Abi descobriu logo que "não se encaixava nas regras", após entrar no Exército - Stephen King
Abi descobriu logo que "não se encaixava nas regras", após entrar no Exército Imagem: Stephen King

Emilia Mincheva

Da BBC News

03/01/2016 17h56

O projeto "Dry Your Eyes Princess" (Seque seus olhos, princesa, em tradução livre) entrevistou 20 veteranas e muitas disseram ter entrado no Exército como "forma de terapia", segundo a historiadora Emma Vickers, da Universidade John Moores, de Liverpool.

O nome da exposição vem da frase depreciativa que sugere "endureça", e que participantes disseram ter "ouvido com frequência" no Exército. As entrevistadas disseram, por exemplo, terem sido forçadas a mentir sobre suas roupas femininas durante a vida militar como homens.

Transgênero é um termo que se refere à pessoa cuja identidade de gênero e/ou expressão é diferente do sexo de nascimento.

"Transgêneros no Reino Unido foram dispensados em grandes números antes de 1999 e, devido ao entendimento limitado de identidades trans, oficiais confundiam identidade de gênero com identidade sexual", disse Emma.

A historiadora descobriu que muitas entraram na vida militar na esperança de que a "hipermasculinidade" do Exército as faria superar o "desconforto que sentiam com a identidade de gênero que tinham".


Em 1999, a proibição a oficiais transgêneros no Exército foi revogada.

Michaela foi integrante do grupo de engenheiros mecânicos e elétricos do Exército em 1975 para "encontrar a parte perdida" de sua vida.

Ela disse que não havia nenhuma conscientização de pessoas transgênero, que eram vistas por autoridades como "gays que vestiam roupas do gênero oposto". "A visão era que estas pessoas não existiam", disse.

Enquanto servia na Alemanha, ela visitou bares LGBT e se vestiu como mulher longe do público. Ela deixou o Exército em 1981 porque sentia que não podia ser quem era, e começou uma nova vida.

"O maior arrependimento é que eu não fiz mais nas Forças Armadas e eu não consegui ser oficialmente Michaela".

"Este é um arrependimento que ficará comigo até o fim da minha vida".


Muitas das entrevistadas disseram ter entrado no Exército para provar sua masculinidade, mas Dawn disse que se sentia pior com cada esforço de se masculinzar. "Nunca estava feliz", disse.

"Eu atuava num papel. Era a maior camuflagem que eu poderia ter na minha vida. Eu fui forçada a entrar nos cadetes do Exército quando eu tinha 16 anos para provar minha masculinidade e ser o homem que todo mundo queria que eu fosse".
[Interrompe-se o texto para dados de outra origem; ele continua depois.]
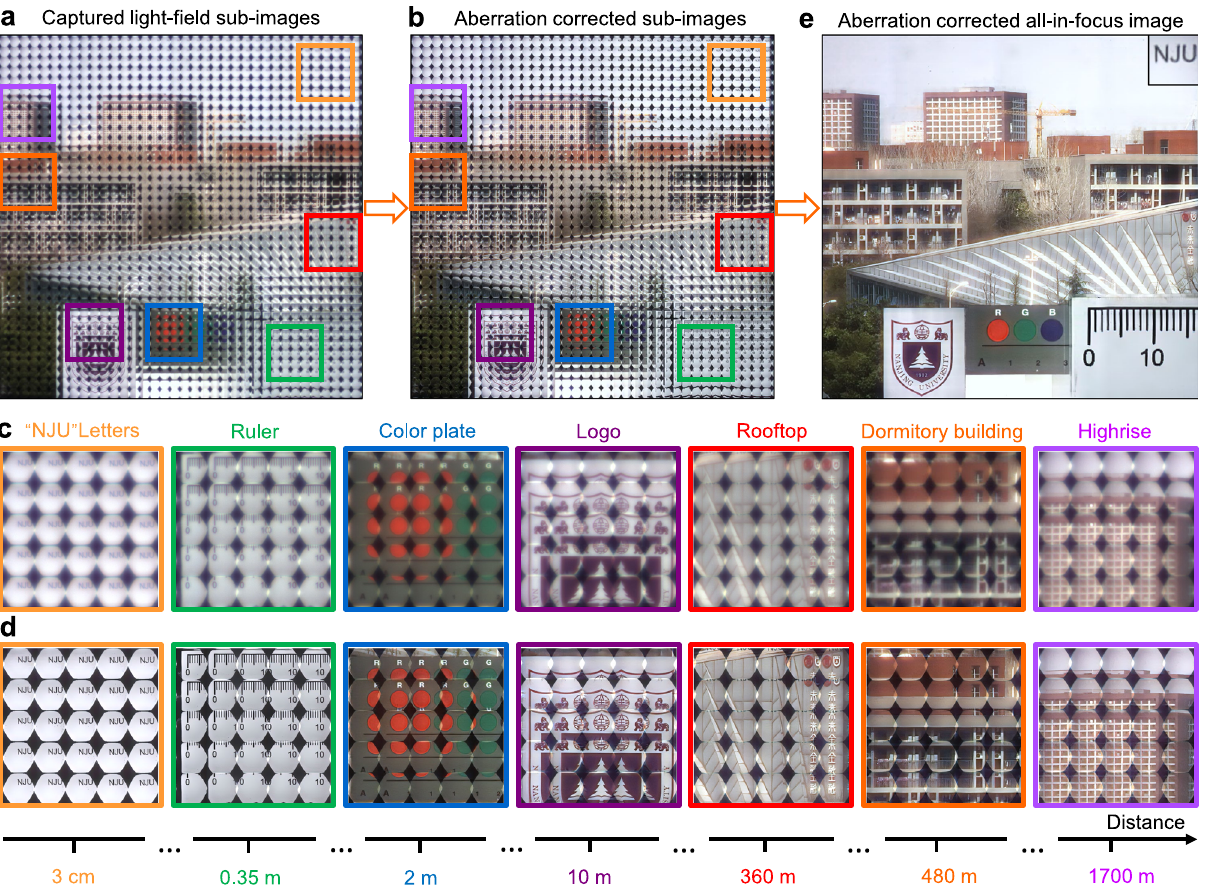
Fig. 6 Experiment results of the light- fi eld imaging with extreme DoF. a , b Captured light- fi eld subimages of the whole scene under natural light ( a ) before and ( b ) after aberration correction. c , d Zoomed-in subimages of different objects corresponding to the marked ones shown in ( a , b ), respectively. e Aberration-corrected all-in-focus image after rendering. The reconstructed NJU characters have been reasonably shifted and scaled for easy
"Eu apanhei do meu pai após o médico dizer a ele que eu gostaria de ser uma menina. Foi decidido na cabeça dele que nós nunca falaríamos sobre isso de novo. Ele me fez dizer 'Eu não sou uma menina' e essa foi a maior mentira que eu disse na minha vida", continuou. 

Dawn, de Rochdale, na região de Manchester, na Inglaterra, serviu por mais de 20 anos, incluindo na Irlanda do Norte.

"Meu pai acreditava que o Exército me transformaria num homem".

Abi descobriu bem cedo que ela era diferente e que "não se encaixava nas regras", após entrar no Exército nos anos 1980.

Mas não se assumiu por mais de 40 anos "tentando desesperadamente" agradar a sociedade e sua família.

"Tudo sobre a pessoa que eu sou hoje foi cuidadosamente trancado numa pequena caixa em algum lugar para nunca ser aberta. Ninguém me conhecia".

Abi fez a transição em 2007 após sofrer um ataque nervoso depois de retornar do Afeganistão. Ela deixou o Exército após se sentir que não consegueria servir como uma mulher.